** Opening TASK INPUT block **

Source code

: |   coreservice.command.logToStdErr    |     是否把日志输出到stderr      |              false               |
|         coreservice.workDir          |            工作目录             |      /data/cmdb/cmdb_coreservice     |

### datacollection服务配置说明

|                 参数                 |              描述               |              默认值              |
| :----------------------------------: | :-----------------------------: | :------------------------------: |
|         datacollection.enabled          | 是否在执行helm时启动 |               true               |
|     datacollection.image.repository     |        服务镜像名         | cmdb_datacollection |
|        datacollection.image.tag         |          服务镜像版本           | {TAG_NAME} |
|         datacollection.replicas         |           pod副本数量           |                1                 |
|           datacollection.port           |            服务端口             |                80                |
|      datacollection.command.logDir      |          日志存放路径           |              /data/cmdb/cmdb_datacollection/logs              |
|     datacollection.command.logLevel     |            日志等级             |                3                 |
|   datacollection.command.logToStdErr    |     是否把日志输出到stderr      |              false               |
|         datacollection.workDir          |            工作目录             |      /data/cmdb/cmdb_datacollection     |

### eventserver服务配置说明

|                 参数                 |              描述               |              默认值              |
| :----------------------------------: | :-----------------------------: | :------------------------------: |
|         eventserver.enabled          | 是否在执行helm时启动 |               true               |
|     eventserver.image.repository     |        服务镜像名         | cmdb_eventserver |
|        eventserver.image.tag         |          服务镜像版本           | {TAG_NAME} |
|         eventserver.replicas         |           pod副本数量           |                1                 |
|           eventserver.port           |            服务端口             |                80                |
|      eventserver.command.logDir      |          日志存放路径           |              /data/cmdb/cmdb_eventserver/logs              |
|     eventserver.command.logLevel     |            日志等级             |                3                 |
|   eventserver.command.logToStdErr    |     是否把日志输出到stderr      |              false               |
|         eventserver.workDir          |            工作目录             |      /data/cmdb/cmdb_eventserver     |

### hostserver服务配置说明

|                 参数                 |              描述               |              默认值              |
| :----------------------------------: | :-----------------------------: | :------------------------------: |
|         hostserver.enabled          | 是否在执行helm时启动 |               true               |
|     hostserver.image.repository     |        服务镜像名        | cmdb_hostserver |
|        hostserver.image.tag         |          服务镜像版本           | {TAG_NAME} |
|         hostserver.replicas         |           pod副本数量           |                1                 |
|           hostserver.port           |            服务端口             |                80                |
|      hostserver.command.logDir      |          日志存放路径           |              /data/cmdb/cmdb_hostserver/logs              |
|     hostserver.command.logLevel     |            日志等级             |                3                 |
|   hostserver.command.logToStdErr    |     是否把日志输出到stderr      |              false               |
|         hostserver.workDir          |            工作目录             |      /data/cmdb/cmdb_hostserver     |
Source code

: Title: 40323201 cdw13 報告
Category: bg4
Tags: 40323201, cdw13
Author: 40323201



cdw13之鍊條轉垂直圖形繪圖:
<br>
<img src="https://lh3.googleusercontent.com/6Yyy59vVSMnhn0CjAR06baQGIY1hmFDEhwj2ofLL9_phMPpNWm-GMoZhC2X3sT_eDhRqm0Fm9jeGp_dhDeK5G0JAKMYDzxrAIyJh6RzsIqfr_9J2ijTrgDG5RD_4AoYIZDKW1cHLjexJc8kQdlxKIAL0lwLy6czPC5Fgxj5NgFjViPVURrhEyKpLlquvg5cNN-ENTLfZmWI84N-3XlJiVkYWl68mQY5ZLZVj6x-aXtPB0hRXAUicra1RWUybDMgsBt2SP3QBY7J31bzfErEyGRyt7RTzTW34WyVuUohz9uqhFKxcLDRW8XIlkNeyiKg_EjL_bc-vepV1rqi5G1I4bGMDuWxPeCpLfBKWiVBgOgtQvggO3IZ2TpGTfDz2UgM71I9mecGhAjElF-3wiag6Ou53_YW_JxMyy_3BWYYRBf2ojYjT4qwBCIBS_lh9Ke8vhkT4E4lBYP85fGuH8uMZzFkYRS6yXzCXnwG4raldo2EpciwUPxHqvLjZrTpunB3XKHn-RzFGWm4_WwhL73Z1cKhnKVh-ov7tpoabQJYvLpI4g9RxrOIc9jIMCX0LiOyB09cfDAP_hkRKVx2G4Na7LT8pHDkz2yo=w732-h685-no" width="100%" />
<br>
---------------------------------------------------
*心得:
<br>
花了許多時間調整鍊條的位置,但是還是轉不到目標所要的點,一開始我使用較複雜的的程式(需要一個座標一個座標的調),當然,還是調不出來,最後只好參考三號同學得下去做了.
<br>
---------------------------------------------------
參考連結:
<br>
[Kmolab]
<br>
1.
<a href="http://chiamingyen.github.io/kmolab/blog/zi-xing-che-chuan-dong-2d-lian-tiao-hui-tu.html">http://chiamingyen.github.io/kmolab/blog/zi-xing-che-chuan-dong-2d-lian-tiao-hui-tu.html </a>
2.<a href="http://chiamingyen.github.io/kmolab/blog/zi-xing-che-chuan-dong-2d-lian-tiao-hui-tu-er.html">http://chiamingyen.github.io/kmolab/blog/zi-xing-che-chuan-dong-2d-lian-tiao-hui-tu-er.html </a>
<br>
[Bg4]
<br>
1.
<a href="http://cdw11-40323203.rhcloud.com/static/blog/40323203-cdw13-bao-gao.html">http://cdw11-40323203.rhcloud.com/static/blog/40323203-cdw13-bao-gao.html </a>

** Closing TASK INPUT block **
** Opening TASK INPUT block **

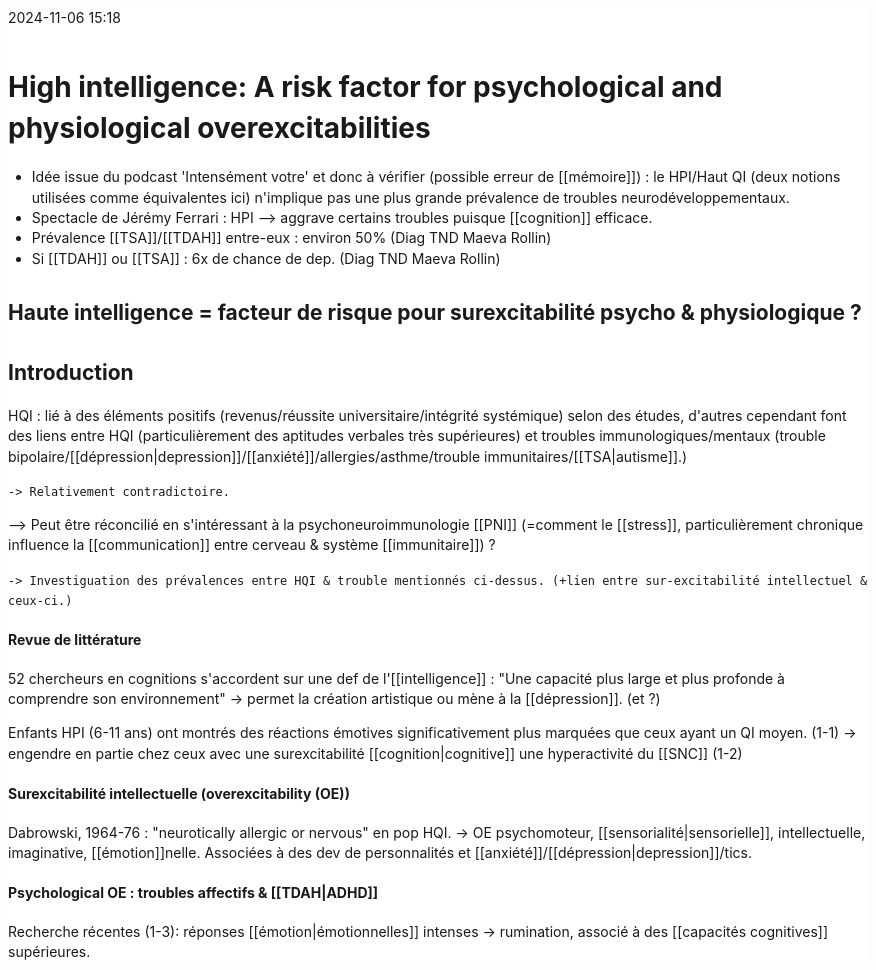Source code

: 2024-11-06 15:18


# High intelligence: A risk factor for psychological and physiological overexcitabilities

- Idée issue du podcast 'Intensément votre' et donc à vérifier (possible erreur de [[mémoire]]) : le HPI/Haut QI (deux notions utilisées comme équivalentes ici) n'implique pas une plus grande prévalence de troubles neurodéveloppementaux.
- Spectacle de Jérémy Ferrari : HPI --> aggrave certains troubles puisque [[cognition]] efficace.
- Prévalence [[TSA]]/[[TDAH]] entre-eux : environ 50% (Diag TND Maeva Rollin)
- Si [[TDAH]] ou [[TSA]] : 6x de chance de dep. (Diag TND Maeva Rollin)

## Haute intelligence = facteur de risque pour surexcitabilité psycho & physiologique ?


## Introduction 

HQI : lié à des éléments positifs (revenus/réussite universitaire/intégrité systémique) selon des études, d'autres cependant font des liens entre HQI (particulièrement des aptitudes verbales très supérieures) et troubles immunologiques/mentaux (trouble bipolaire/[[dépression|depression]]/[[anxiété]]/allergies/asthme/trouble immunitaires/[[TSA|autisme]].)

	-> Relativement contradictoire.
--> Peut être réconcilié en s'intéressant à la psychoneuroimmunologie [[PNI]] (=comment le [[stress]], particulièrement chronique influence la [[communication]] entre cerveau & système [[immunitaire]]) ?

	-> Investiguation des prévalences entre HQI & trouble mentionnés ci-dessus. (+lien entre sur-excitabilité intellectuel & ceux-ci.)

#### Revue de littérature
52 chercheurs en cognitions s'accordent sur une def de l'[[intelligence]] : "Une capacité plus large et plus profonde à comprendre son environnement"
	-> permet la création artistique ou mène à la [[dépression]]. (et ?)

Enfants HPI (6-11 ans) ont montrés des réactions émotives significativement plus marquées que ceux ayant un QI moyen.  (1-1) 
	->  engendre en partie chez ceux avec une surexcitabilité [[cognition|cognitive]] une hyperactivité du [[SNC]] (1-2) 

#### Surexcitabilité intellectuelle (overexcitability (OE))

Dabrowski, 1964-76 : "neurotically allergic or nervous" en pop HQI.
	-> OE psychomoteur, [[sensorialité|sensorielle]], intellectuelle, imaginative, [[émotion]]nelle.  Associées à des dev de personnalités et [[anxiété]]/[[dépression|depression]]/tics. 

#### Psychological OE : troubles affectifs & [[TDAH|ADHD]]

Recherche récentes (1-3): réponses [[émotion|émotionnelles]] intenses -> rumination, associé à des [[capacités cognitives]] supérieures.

** Closing TASK INPUT block **

→ **ACTION ITEM**:
If a line of the entries holds the word "image", copy it out.

→ **SOLUTION TO THE EXERCISE**:
|     datacollection.image.repository     |        服务镜像名         | cmdb_datacollection |
|        datacollection.image.tag         |          服务镜像版本           | {TAG_NAME} |
|     eventserver.image.repository     |        服务镜像名         | cmdb_eventserver |
|        eventserver.image.tag         |          服务镜像版本           | {TAG_NAME} |
|     hostserver.image.repository     |        服务镜像名        | cmdb_hostserver |
|        hostserver.image.tag         |          服务镜像版本           | {TAG_NAME} |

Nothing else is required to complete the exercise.